Gas was heavily used and the habit continued when the second and still biggest oilsands plant, Syncrude Canada, was built 11 years later. At the time gas was an all but unwanted byproduct of oil activity in Alberta that fetched prices measured in pennies, and the oilsands were a welcome market. For every barrel produced from the oilsands, the industry has historically used one thousand cubic feet of gas or more depending on the techniques employed.

The legacy of the old era continues to show at Syncrude, which is making conservation efforts but still attributes 22% of its production costs to purchased energy. Syncrude’s 2004 average per-barrel operating expenses of C$19.40 (US$15.90) included C$4.24 (US$3.48) for gas.

Younger members of the oilsands tribe are blunt about needs to reduce reliance on natural gas. All concerned point to repeated forecasts that unless oilsands projects curb their appetite, the sector will within a decade consume an amount of gas equal to the 1.8 Bcf/d maximum expected from the C$7-billion (US$5.7-billion) Mackenzie Gas Project.
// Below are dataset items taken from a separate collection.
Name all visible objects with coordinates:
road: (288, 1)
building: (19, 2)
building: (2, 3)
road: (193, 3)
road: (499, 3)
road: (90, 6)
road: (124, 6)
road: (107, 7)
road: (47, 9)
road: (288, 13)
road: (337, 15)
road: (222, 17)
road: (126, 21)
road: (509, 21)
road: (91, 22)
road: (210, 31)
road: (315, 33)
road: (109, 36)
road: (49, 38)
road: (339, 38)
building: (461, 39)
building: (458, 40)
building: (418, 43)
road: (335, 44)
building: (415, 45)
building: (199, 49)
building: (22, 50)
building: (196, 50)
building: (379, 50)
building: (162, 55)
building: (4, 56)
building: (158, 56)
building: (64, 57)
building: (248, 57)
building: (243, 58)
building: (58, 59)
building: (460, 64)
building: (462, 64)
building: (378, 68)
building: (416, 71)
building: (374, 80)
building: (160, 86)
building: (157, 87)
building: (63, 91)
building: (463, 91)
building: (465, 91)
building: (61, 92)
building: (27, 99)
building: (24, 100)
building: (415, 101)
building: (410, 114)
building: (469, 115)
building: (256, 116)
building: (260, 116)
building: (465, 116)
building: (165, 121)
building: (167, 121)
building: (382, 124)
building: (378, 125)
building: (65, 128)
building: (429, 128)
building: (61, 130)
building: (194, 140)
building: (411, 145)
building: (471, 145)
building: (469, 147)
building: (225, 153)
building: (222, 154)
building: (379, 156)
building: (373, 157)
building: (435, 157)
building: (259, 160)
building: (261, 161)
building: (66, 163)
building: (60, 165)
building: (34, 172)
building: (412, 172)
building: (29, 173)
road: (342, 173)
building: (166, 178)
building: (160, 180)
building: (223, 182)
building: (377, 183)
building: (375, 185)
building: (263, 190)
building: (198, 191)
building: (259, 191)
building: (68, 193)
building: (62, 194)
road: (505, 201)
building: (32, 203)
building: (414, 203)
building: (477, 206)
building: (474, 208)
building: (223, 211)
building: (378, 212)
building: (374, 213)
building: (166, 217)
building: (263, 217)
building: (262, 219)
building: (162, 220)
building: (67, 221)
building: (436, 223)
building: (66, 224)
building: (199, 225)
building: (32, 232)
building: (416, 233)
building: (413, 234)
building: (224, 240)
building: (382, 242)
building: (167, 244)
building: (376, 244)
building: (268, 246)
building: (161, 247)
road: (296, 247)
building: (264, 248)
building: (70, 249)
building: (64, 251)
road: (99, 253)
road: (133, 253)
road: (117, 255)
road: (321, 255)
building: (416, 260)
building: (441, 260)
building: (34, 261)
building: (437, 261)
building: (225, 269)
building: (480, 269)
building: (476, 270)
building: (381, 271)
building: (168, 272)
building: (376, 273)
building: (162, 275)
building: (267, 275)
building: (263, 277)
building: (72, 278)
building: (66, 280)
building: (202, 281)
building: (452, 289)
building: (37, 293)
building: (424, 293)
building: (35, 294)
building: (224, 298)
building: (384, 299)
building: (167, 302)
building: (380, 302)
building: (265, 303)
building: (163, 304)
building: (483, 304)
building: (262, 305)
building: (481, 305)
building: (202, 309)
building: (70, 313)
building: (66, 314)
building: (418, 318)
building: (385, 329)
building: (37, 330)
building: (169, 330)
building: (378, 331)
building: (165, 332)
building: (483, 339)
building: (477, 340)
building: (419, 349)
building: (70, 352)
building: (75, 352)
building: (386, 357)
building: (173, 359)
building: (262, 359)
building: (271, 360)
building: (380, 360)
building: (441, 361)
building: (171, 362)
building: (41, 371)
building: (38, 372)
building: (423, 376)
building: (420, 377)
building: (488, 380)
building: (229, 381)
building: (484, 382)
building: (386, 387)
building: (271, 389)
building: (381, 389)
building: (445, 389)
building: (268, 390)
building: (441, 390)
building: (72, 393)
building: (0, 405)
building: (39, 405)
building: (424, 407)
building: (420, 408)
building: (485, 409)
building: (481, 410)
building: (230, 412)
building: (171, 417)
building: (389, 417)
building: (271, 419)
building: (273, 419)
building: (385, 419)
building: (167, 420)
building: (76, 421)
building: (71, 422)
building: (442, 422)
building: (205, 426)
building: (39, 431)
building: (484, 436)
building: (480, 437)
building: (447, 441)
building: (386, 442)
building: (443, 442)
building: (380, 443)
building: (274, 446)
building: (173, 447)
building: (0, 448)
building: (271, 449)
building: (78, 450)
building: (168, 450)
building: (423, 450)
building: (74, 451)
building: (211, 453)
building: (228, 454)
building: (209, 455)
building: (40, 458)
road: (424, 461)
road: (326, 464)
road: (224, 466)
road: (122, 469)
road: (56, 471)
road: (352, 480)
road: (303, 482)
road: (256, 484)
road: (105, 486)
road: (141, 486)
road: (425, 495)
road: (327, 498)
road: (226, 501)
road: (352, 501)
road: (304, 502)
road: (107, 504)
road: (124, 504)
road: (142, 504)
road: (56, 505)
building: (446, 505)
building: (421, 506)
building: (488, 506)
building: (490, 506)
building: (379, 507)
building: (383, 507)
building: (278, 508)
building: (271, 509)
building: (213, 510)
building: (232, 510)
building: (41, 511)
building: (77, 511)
“That’s not a sustainable proposition,” said UTS Energy president Bill Roach. In the Fort Hills oilsands partnership with Petro-Canada, UTS is vowing to devise ways to reduce gas use as well as byproduct sand-and-water tailings.

The C$3.4-billion (US$2.8-billion) Long Lake oilsands project, now under construction by Nexen Energy and OPTI Canada, promises to eliminate use of purchased natural gas with a patented new way to derive fuel from heavy bitumen residue.

Another new process is being tested by Deer Creek Energy at its Joslyn oilsands project that shows the need to replace expensive purchased gas may create a niche for a new breed of technology companies. Joslyn is trying out a new system trademarked MSAR by inventor Quadrise Canada Fuel Systems Inc. of Calgary, which replaces gas with “multiphase superfine atomized residue” or a fine, flammable bitumen mist.